РАБОЧЕЕ ЗАДАНИЕ: Перепечатайте слово в слово весь приведенный ниже отрывок о цветной музыке стиха.

ЦВЕТНАЯ МУЗЫКА СТИХА

Семь вкусов спектра пробует язык.
Б. Ахмадуллина

Какого цвета звук А?

Как-то попался нам на глаза сонет французского поэта Артюра Рембо "Гласные". Привожу его в переводе А. Кублицкой-Пиоттух:
А - черный; белый - Е; И - красный; У -зеленый.
О - синий: тайну их скажу я в свой черед,
А - бархатный корсет на теле насекомых,

Которые жужжат над смрадом нечистот.

 

Е - белизна холстов, палаток и тумана.
Блеск горных родников и хрупких опахал!
И - пурпурная кровь, сочащаяся рана
Иль алые уста средь гнева и похвал.

У - трепетная рябь зеленых волн широких,

Спокойные луга, покой морщин глубоких
На трудовом челе алхимиков седых.

О - звонкий рев трубы, пронзительный и странный,

Полеты ангелов в тиши небес пространной -
О - дивных глаз ее лиловые лучи.

Что это - странная фантазия поэта? Или какая-то особенность восприятия звуков тонко организованной поэтической душой? А может, гласные действительно "окрашены" в восприятии всех носителей языка?

Решили провести немудреный пробный эксперимент. На доске в строчку пишутся шесть гласных Е, О, Ы, У, И, А. Сбоку в столбик - названия шести цветов: красный, черный, синий, желтый, зеленый, белый. Задание информантам: напишите, в какой из шести цветов, по вашему мнению, окрашен каждый из гласных; если не можете решить, - пишите наугад.

ПРЕДОСТАВЛЕННЫЕ ДАННЫЕ:
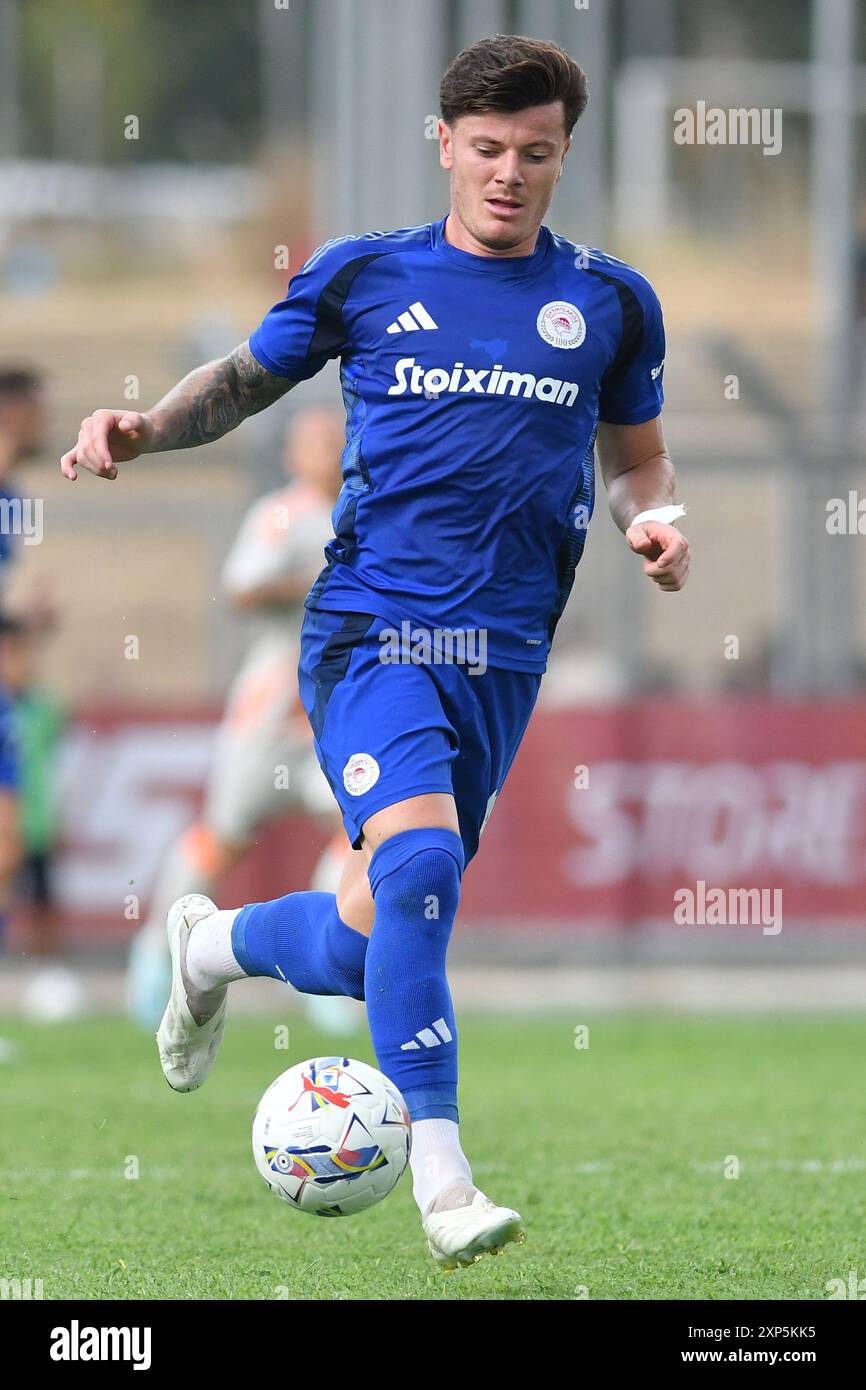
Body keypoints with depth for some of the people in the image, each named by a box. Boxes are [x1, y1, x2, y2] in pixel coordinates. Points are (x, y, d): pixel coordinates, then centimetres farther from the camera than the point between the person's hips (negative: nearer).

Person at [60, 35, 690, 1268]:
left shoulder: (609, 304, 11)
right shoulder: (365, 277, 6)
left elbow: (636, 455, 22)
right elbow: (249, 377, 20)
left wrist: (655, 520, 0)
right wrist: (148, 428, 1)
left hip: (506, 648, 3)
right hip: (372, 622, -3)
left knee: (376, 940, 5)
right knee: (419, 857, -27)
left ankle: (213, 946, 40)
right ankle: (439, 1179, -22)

ПОЛЕ ОТВЕТА:
ЦВЕТНАЯ МУЗЫКА СТИХА

Семь вкусов спектра пробует язык.
Б. Ахмадуллина

Какого цвета звук А?

Как-то попался нам на глаза сонет французского поэта Артюра Рембо "Гласные". Привожу его в переводе А. Кублицкой-Пиоттух:
А - черный; белый - Е; И - красный; У -зеленый.
О - синий: тайну их скажу я в свой черед,
А - бархатный корсет на теле насекомых,

Которые жужжат над смрадом нечистот.

 

Е - белизна холстов, палаток и тумана.
Блеск горных родников и хрупких опахал!
И - пурпурная кровь, сочащаяся рана
Иль алые уста средь гнева и похвал.

У - трепетная рябь зеленых волн широких,

Спокойные луга, покой морщин глубоких
На трудовом челе алхимиков седых.

О - звонкий рев трубы, пронзительный и странный,

Полеты ангелов в тиши небес пространной -
О - дивных глаз ее лиловые лучи.

Что это - странная фантазия поэта? Или какая-то особенность восприятия звуков тонко организованной поэтической душой? А может, гласные действительно "окрашены" в восприятии всех носителей языка?

Решили провести немудреный пробный эксперимент. На доске в строчку пишутся шесть гласных Е, О, Ы, У, И, А. Сбоку в столбик - названия шести цветов: красный, черный, синий, желтый, зеленый, белый. Задание информантам: напишите, в какой из шести цветов, по вашему мнению, окрашен каждый из гласных; если не можете решить, - пишите наугад.